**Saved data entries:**
------------------------------------------------

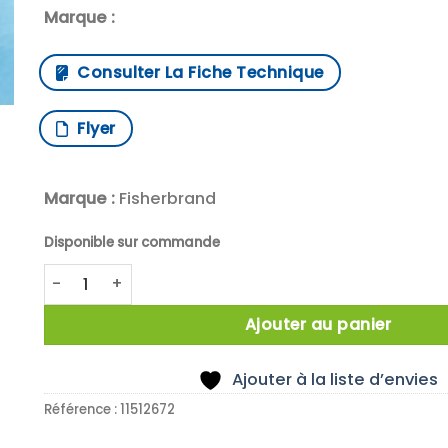
Marque :
Consulter La Fiche Technique
Flyer
Marque :
Fisherbrand
Disponible sur commande
quantité de TEST TUBE RACK ALUMINIUM Z- PATTERN W
Ajouter au panier
Ajouter à la liste d’envies
Référence :
11512672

------------------------------------------------

**Prompt:** The answer should be a single number: the count of lines in the records that hold the string "Ajouter".

**Expected answer:** 2